Ad esempio, i termostati intelligenti sono in grado di memorizzare orari, abitudini ed esigenze di chi vive in casa, scegliendo in autonomia la temperatura adatta per ogni momento della giornata. Un meccanismo che può far risparmiare fino al 20% nei consumi di energia elettrica, oltre al piacere di farci trovare la casa calda o fresca quando serve.

Automotive e sanità

L’automotive, al momento, è il settore con gli sviluppi più interessanti e sorprendenti di questo insieme di tecnologie: dal veicolo elettrico che può essere gestito, per ora solo in parte, attraverso lo smartphone, alle automobili a guida autonoma o addirittura volanti, che dovrebbero trovare larga diffusione già a partire dalla fine di questo decennio. Non è da meno il settore sanitario. Basti pensare ai robot chirurgo e alle ambulanze connesse alla rete 5G, quindi sempre in collegamento con il centro di gestione delle emergenze e con i medici dell’ospedale: in alcune strutture italiane sono già una realtà. 

Fitness tracker e smart speaker

Per sperimentare in prima persona l’IoT, comunque, non è necessario avere una casa all’avanguardia o volare alto con la fantasia. È sufficiente avere al polso un fitness tracker da poche decine di euro: si tratta di quegli orologi o braccialetti smart che indicano quante calorie bruci ogni giorno, quanti passi hai percorso, quante ore hai dormito, ecc.
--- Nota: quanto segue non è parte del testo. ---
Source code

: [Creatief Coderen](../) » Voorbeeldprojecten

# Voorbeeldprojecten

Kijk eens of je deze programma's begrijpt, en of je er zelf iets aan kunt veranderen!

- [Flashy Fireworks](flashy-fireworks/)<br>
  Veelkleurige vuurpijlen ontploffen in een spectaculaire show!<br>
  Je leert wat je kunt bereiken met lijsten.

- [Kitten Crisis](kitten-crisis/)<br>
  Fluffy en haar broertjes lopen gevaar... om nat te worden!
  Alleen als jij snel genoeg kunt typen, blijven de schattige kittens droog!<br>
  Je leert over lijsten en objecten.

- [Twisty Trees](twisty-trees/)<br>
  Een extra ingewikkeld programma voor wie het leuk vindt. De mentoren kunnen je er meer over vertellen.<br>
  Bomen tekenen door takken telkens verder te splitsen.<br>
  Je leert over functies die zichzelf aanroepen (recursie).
Per non parlare del boom degli smart speaker (come Amazon Echo e Google Nest), gli assistenti vocali a cui possiamo impartire un numero crescente di comandi: fornire informazioni sul meteo, riprodurre brani musicali, preparare la lista della spesa, ecc.

Le vendite di oggetti IoT in Italia

In base ai dati forniti dall’Osservatorio Internet of Things, tra il 2020 e il 2021 il mercato italiano ha retto l’onda d’urto della pandemia, segnando solo una flessione del 3% rispetto agli anni precedenti. Il dato è in linea con l’andamento registrato in altri Paesi occidentali (che oscilla fra il -5% e il +8%). Il valore di mercato complessivamente generato è pari a sei miliardi di euro. Sono 93 milioni le connessioni IoT attive oggi in Italia, di cui 34 milioni di connessioni cellulari (+10%) e 59 abilitate da altre tecnologie (+15%). Tra queste, emergono le reti Low Power Wide Area (LPWA), che raggiungono per la prima volta un milione di connessioni (+100%).

Contatori smart per gas ed elettricità

Il primo segmento di mercato è costituito da due dispositivi fondamentali in ambito domestico: i contatori intelligenti per gas ed elettricità, oggi chiamati smart meter. Seguono le smart car, con 17,3 milioni di veicoli connessi (il 45% del parco circolante in Italia) e gli impianti per smart building, legati soprattutto alla videosorveglianza e alla gestione dei consumi di energia all’interno degli edifici. Il settore con la crescita più significativa è l’agricoltura (140 milioni di euro, +17%), trainata da soluzioni per il monitoraggio e la gestione di mezzi e attrezzature agricole, macchinari connessi e robot per le attività in campo.

 

Cresce anche la logistica (610 milioni di euro, +4%), con soluzioni IoT impiegate nella gestione delle flotte aziendali, antifurti satellitari e quasi due milioni di mezzi per il trasporto merci connessi tramite Sim. In positivo, infine, anche gli investimenti IoT per le smart cities (560 milioni di euro, +8%), con un aumento dei progetti avviati da Comuni e Regioni e i primi esempi di successo nelle collaborazioni tra pubblico e privato.